* _Texte à lire_
::::

Pas de raison, donc, que le tourisme mette en péril ce qui fonde le bonheur des Costariciens. 

Mais il n’est pas non plus envisageable de se passer de cette manne économique qui représente 13,4 % du PIB. Principale mesure pour réduire l’impact du tourisme sur les zones naturelles protégées : la limitation d’accès à certaines zones. Au Parc national Manuel Antonio, connu pour sa biodiversité et ses superbes plages, le nombre de visiteurs est limité à environ 600 personnes par jour. Au Parc national de Tortuguero qui abrite des plages de nidification des tortues marines, les autorités locales régulent l’accès des visiteurs pendant la période de ponte. Par ailleurs, le Costa Rica pratique une « taxe de départ » (29 dollars par personne) dont une partie sert la promotion du tourisme durable et le soutien au développement local. 

Un écotourisme… de masse ?

Au-delà de ces contraintes, le Costa Rica mise avant tout sur la sensibilisation des touristes, avec des campagnes d’information en les encourageant à adopter des comportements responsables. La population locale est également mise à contribution comme le meilleur relais de cette politique touristique.

::::

* _Tâches_
**a.** Reproduisez le passage du texte sur le tourisme au Costa Rica compris entre « Mais il n’est » et « écotourisme… de masse ? », ces deux segments inclus.
**b.** Traduisez en anglais cette phrase du texte sur le tourisme au Costa Rica : « Au Parc national Manuel Antonio, connu pour sa biodiversité et ses superbes plages, le nombre de visiteurs est limité à environ 600 personnes par jour. »
**c.** D'après le texte sur le tourisme au Costa Rica, combien coûte la « taxe de départ » par personne ?

[Enregistrements d'annotation]
::::

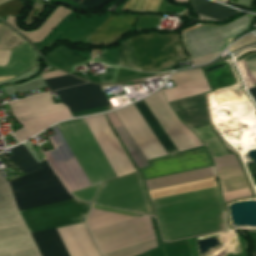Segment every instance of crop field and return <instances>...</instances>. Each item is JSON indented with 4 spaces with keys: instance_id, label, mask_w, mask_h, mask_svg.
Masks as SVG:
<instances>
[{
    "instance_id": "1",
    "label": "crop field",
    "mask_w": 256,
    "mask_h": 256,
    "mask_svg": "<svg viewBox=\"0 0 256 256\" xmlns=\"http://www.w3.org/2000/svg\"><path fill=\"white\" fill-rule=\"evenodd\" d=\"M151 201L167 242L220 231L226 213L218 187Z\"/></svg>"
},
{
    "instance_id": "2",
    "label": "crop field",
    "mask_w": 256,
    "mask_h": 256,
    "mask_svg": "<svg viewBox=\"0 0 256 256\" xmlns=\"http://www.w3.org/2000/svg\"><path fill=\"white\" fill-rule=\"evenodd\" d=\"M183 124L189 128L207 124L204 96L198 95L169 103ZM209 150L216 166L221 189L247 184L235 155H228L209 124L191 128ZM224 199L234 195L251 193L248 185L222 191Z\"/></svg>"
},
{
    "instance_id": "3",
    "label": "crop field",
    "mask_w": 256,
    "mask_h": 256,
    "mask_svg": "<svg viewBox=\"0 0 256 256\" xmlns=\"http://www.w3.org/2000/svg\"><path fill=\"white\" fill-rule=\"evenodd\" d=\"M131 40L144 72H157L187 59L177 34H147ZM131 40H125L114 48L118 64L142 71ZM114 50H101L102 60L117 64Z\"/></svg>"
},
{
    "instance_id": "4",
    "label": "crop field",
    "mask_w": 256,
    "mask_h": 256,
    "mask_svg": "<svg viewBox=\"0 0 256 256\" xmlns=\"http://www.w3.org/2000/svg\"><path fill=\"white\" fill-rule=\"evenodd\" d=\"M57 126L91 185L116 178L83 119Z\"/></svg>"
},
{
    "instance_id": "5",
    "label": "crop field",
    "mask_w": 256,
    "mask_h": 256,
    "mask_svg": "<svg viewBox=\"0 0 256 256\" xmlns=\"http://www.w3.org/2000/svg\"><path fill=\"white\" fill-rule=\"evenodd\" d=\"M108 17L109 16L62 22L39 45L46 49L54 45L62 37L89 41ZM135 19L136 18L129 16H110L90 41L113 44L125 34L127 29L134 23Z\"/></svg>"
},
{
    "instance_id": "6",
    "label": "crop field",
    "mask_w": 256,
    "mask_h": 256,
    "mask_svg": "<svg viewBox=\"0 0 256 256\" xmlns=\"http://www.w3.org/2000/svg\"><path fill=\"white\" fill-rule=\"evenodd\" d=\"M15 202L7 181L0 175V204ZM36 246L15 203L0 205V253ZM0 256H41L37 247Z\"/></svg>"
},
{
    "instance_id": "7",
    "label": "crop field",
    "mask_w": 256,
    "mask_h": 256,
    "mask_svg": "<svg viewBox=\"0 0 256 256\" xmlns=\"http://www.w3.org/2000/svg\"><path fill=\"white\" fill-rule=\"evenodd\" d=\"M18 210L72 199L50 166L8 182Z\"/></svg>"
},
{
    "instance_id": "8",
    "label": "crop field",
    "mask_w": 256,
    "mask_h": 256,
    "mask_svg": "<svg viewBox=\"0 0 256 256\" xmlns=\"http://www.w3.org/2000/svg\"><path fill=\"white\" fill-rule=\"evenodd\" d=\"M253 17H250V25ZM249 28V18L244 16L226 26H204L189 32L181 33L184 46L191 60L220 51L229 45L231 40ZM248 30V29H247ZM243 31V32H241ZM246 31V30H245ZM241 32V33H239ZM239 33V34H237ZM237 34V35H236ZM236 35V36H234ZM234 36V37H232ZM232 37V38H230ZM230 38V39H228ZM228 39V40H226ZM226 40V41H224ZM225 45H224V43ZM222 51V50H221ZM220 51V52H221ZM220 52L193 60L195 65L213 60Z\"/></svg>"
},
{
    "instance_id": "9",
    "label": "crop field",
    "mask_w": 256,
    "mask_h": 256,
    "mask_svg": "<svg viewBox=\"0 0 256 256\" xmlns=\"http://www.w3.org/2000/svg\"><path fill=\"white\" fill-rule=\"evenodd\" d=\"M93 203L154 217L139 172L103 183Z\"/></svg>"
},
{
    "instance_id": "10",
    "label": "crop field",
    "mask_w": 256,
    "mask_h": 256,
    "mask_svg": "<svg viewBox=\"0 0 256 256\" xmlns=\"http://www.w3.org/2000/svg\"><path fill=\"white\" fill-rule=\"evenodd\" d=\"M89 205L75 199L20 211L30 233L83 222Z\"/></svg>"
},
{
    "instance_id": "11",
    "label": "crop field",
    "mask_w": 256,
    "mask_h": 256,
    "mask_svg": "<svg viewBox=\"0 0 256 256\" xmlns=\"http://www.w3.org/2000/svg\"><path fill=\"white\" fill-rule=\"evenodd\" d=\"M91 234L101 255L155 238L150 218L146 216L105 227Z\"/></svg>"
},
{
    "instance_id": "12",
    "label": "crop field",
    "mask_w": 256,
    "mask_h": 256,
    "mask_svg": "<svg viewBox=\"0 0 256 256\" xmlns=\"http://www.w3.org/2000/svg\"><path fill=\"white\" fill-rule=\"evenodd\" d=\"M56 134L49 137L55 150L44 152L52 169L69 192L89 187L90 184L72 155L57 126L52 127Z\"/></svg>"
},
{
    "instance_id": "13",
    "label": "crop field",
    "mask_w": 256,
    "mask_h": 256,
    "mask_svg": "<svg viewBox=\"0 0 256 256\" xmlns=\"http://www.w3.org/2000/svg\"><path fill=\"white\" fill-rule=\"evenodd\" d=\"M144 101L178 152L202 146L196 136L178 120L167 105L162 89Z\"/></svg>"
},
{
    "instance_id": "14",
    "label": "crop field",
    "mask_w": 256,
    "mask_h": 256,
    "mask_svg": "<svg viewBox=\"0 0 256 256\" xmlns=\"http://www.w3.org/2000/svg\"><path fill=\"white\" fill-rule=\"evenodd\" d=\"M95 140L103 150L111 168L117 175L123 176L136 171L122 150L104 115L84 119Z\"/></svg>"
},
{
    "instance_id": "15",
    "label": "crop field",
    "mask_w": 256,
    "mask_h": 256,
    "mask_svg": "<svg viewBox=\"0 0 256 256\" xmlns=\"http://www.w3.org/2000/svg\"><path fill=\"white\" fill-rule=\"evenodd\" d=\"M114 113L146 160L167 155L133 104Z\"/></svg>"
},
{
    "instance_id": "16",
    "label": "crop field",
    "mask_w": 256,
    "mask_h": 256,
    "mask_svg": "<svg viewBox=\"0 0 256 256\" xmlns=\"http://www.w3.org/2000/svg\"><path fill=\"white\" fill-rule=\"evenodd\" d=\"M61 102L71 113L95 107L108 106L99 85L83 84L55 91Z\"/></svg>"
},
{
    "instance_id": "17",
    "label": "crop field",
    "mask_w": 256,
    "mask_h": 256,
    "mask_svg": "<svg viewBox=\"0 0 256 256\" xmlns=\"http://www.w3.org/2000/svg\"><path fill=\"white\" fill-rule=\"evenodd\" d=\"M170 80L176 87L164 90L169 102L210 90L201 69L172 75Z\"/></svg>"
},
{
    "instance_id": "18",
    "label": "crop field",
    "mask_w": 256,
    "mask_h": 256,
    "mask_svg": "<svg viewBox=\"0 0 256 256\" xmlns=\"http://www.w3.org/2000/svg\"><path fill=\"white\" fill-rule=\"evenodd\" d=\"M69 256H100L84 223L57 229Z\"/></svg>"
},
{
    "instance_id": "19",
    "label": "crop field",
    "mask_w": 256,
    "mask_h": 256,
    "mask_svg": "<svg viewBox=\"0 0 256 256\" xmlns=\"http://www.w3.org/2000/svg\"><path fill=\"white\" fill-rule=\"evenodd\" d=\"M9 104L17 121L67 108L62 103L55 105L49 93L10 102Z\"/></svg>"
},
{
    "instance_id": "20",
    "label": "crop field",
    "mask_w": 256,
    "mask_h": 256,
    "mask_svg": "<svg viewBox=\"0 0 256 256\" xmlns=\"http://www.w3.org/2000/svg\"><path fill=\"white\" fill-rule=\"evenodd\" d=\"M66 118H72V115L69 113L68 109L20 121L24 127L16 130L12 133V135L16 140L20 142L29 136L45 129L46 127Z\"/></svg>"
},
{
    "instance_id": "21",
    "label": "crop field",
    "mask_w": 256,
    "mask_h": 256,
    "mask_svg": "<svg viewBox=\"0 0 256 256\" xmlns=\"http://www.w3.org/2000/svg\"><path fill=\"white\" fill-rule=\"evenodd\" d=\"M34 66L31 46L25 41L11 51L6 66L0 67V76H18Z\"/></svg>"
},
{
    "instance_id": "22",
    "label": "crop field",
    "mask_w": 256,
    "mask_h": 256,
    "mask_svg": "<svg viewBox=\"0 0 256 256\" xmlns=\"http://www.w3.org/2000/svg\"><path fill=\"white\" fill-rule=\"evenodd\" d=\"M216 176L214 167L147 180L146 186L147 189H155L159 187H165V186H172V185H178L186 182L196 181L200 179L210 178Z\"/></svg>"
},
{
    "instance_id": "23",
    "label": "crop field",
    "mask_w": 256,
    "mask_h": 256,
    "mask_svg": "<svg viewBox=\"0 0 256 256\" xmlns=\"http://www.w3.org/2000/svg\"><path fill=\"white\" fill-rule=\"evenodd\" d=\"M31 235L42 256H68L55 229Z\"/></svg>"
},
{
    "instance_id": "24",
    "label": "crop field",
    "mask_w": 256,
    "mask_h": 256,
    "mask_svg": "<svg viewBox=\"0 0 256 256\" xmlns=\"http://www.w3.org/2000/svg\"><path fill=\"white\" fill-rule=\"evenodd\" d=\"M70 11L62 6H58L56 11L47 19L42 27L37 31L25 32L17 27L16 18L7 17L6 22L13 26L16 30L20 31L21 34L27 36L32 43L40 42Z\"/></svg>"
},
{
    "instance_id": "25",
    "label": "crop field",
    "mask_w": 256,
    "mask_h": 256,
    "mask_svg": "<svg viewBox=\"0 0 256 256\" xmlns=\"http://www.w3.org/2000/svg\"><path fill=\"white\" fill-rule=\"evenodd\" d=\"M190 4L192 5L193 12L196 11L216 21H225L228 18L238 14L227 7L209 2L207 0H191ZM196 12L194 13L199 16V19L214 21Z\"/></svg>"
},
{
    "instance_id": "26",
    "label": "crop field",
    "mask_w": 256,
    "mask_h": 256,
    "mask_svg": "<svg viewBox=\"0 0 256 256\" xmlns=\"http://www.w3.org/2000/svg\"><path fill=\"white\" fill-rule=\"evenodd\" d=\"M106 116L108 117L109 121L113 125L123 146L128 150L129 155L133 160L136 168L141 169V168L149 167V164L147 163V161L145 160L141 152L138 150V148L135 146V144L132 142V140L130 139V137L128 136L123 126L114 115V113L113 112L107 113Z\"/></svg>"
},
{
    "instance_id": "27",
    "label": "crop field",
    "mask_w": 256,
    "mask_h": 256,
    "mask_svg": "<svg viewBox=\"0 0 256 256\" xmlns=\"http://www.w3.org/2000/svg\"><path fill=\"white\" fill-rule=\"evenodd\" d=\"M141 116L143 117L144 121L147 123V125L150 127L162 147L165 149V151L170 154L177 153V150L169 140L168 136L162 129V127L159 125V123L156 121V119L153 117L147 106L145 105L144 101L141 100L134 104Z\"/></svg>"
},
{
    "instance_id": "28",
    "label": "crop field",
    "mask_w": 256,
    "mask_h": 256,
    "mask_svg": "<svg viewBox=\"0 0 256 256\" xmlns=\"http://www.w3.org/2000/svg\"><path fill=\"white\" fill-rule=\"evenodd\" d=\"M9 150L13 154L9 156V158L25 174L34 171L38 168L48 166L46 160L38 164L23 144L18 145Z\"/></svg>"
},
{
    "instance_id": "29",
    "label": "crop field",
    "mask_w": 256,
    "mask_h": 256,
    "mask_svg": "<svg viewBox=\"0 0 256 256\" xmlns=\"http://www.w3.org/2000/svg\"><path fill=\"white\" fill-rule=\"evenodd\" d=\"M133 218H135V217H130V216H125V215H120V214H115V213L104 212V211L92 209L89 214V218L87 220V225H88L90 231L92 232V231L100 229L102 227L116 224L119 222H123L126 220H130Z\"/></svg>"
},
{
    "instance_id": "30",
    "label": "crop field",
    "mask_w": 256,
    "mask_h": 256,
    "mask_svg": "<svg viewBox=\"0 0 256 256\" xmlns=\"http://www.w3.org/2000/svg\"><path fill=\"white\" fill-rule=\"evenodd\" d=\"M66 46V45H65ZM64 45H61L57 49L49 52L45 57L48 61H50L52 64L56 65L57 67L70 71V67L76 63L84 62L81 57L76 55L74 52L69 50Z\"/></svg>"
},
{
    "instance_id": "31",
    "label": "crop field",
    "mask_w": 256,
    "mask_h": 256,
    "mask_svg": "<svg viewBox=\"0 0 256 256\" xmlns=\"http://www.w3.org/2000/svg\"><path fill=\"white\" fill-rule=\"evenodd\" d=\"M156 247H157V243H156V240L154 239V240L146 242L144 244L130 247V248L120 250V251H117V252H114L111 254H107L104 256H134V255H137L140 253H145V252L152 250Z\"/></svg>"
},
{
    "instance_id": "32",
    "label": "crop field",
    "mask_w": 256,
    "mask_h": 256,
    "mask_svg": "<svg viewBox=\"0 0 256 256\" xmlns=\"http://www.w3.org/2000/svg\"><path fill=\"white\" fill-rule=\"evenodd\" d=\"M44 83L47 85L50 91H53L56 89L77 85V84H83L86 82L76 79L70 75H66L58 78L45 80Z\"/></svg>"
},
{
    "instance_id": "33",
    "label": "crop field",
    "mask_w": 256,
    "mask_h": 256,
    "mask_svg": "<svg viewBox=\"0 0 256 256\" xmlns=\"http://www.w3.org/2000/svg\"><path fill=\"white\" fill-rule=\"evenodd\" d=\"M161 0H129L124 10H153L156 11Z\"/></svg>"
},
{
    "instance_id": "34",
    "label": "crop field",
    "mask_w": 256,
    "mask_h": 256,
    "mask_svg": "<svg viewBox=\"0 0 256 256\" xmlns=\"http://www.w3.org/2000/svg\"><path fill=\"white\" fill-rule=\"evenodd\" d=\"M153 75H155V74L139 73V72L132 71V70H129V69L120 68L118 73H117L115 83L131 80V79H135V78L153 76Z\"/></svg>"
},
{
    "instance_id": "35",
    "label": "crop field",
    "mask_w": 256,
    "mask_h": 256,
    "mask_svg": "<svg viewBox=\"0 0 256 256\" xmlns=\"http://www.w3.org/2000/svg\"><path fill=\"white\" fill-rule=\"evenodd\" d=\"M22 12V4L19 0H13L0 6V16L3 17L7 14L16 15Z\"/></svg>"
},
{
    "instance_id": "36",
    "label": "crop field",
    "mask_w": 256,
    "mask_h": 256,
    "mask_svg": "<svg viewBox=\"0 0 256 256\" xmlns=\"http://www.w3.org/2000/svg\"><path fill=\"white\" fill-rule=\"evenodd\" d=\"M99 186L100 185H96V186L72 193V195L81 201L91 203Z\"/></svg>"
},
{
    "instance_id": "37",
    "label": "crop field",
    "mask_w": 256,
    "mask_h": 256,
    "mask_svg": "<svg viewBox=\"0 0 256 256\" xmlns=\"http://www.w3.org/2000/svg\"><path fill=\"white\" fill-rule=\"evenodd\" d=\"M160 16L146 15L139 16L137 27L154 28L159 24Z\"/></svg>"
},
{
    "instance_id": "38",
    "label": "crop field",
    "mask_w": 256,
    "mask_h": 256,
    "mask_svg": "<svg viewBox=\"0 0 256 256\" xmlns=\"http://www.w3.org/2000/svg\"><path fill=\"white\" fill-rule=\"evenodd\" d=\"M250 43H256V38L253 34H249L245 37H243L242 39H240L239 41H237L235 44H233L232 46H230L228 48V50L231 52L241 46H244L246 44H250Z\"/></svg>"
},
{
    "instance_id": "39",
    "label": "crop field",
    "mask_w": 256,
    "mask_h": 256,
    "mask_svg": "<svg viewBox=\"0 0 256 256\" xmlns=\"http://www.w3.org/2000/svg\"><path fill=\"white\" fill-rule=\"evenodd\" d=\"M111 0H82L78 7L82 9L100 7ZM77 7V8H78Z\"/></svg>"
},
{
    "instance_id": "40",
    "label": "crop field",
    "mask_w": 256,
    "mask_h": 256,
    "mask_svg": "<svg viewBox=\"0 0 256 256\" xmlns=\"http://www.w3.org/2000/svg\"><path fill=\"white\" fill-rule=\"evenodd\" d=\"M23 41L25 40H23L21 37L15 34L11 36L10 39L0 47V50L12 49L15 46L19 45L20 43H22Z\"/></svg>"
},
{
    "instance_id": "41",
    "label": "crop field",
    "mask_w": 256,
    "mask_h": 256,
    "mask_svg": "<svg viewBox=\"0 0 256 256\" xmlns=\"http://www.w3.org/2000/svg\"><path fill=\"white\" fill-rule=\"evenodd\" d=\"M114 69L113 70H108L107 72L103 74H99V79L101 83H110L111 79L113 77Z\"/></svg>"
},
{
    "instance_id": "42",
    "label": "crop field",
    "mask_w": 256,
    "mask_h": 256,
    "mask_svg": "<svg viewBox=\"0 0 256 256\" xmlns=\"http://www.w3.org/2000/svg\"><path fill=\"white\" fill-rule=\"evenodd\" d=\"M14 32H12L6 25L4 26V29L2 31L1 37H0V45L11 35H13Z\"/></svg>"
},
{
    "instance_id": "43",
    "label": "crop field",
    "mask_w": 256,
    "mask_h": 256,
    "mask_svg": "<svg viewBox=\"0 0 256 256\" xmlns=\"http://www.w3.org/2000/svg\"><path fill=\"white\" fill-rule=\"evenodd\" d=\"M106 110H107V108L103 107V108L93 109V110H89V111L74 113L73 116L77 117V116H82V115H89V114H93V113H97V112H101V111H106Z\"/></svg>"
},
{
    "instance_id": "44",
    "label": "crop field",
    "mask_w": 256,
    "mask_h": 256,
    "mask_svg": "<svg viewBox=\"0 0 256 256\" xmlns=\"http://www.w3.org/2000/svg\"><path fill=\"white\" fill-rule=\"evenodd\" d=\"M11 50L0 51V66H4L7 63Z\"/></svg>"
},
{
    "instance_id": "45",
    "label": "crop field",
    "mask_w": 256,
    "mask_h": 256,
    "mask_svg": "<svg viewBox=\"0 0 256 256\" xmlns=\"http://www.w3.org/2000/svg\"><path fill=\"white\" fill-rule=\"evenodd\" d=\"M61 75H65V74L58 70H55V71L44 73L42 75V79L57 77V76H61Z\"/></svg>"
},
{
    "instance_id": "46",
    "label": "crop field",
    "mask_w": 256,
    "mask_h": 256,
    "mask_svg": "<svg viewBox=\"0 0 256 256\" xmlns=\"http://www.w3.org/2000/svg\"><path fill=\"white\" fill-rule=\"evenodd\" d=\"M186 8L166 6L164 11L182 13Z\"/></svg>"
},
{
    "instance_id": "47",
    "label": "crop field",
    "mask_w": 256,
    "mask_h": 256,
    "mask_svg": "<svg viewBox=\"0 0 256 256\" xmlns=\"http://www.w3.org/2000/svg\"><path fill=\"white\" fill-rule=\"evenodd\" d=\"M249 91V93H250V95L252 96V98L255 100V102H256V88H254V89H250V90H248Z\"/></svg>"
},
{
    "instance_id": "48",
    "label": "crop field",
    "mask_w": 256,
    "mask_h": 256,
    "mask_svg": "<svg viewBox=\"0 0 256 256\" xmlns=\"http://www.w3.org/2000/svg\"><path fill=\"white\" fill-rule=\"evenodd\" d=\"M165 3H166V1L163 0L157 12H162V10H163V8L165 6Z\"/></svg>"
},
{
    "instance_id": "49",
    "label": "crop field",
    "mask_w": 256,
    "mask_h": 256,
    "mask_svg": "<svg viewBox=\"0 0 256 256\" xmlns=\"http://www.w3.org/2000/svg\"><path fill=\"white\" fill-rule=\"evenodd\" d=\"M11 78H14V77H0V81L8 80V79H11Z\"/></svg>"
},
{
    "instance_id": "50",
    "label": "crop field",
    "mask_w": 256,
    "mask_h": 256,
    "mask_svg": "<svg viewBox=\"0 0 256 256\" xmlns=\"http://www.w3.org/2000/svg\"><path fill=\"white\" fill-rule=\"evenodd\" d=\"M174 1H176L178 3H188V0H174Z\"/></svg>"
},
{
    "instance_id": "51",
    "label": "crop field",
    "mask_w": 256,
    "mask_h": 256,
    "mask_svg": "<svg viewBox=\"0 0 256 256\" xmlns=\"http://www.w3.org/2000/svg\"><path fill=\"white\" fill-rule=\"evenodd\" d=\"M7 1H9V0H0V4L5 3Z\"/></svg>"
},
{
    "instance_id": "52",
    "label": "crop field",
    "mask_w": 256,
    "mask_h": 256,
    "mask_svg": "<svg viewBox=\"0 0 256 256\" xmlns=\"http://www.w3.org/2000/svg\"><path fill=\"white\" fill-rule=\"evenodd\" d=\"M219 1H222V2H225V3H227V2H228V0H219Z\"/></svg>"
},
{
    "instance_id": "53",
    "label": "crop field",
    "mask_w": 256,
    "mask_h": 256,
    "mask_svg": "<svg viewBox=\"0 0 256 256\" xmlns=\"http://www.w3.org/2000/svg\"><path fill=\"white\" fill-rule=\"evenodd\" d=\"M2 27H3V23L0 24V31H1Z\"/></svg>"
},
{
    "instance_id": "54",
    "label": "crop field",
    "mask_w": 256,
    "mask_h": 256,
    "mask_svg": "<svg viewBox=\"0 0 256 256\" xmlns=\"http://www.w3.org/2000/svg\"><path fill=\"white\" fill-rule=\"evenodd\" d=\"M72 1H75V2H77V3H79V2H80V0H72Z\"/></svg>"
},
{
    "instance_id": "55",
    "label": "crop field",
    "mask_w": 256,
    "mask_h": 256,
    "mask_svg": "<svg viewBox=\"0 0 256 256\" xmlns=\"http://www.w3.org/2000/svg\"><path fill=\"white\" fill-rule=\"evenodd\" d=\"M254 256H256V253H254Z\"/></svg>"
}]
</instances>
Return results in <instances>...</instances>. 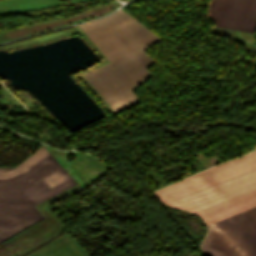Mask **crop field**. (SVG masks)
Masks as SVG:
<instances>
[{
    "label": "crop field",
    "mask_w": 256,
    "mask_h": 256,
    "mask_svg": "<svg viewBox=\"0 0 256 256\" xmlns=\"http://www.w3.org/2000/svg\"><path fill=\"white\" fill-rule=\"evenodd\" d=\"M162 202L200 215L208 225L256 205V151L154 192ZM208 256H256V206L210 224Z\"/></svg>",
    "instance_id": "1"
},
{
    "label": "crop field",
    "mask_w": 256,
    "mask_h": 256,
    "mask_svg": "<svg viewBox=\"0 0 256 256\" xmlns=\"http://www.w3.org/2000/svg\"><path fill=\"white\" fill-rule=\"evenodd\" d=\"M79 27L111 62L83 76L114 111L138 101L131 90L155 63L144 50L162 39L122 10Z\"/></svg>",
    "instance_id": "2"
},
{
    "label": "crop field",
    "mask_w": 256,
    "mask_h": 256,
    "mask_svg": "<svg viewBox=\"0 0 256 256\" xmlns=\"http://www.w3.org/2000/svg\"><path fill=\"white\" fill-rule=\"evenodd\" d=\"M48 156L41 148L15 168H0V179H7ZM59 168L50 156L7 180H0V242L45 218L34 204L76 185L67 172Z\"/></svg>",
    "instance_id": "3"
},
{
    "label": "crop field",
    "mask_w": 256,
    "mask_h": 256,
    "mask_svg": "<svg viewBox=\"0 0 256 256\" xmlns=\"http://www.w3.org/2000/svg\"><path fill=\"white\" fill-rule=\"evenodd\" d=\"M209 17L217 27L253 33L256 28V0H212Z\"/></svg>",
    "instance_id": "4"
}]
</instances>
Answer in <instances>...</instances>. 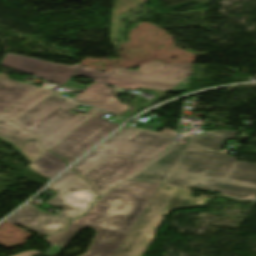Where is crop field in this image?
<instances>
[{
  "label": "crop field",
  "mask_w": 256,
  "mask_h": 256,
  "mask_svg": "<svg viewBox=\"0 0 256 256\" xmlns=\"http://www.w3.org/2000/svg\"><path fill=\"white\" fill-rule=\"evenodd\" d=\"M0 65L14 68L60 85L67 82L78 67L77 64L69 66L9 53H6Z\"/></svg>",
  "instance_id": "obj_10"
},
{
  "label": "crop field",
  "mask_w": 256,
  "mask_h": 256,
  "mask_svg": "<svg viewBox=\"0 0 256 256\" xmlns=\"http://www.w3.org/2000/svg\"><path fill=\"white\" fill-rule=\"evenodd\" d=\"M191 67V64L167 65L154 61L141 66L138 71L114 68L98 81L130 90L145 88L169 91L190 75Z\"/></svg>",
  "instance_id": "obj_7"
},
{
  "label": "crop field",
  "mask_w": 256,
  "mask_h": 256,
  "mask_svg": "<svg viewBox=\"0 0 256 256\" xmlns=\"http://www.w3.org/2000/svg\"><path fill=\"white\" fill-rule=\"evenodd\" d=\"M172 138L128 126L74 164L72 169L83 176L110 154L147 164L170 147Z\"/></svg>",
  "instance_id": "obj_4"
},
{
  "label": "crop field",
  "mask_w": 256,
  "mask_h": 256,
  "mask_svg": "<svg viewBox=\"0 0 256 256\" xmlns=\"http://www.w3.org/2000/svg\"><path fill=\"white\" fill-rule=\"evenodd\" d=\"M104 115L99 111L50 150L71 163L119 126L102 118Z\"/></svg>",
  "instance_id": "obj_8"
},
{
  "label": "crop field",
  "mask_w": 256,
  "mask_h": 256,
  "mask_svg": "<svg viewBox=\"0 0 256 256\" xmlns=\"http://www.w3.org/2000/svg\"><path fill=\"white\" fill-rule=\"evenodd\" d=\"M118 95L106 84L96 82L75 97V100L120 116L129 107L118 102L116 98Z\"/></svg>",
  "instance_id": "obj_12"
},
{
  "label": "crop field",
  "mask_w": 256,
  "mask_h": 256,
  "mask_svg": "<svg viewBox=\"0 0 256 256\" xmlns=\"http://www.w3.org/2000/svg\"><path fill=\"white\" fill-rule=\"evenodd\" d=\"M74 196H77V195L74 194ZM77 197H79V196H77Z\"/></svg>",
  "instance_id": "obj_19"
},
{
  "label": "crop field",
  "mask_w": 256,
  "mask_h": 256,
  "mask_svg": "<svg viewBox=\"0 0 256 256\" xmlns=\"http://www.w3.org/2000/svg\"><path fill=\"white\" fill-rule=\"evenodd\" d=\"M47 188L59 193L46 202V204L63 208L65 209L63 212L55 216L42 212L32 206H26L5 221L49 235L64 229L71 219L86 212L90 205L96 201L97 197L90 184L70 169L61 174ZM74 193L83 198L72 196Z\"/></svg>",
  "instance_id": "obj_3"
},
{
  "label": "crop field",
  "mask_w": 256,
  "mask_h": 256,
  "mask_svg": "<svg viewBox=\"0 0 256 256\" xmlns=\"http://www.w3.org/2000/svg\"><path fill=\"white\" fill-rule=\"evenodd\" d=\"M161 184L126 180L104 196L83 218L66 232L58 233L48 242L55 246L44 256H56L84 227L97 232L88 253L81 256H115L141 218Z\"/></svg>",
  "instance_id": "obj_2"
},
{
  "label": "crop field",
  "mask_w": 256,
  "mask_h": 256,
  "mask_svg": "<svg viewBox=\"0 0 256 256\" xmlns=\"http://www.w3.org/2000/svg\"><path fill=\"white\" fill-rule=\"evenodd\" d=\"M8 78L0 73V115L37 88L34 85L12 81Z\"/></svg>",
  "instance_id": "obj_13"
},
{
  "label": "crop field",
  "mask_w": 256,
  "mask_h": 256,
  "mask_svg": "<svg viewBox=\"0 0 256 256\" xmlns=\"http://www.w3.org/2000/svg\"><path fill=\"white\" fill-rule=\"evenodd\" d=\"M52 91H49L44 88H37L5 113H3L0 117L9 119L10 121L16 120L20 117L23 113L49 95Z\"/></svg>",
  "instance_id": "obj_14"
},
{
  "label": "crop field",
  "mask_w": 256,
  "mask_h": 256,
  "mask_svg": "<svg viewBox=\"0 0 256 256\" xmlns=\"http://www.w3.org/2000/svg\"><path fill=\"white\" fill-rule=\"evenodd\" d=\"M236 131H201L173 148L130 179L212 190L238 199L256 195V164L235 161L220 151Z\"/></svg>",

::::

* _Corrigé par tâche_
**a.**
Mais il n’est pas non plus envisageable de se passer de cette manne économique qui représente 13,4 % du PIB. Principale mesure pour réduire l’impact du tourisme sur les zones naturelles protégées : la limitation d’accès à certaines zones. Au Parc national Manuel Antonio, connu pour sa biodiversité et ses superbes plages, le nombre de visiteurs est limité à environ 600 personnes par jour. Au Parc national de Tortuguero qui abrite des plages de nidification des tortues marines, les autorités locales régulent l’accès des visiteurs pendant la période de ponte. Par ailleurs, le Costa Rica pratique une « taxe de départ » (29 dollars par personne) dont une partie sert la promotion du tourisme durable et le soutien au développement local. 

Un écotourisme… de masse ?

**b.** At Manuel Antonio National Park, known for its biodiversity and superb beaches, the number of visitors is limited to about 600 people per day.

**c.** 29 dollars par personne.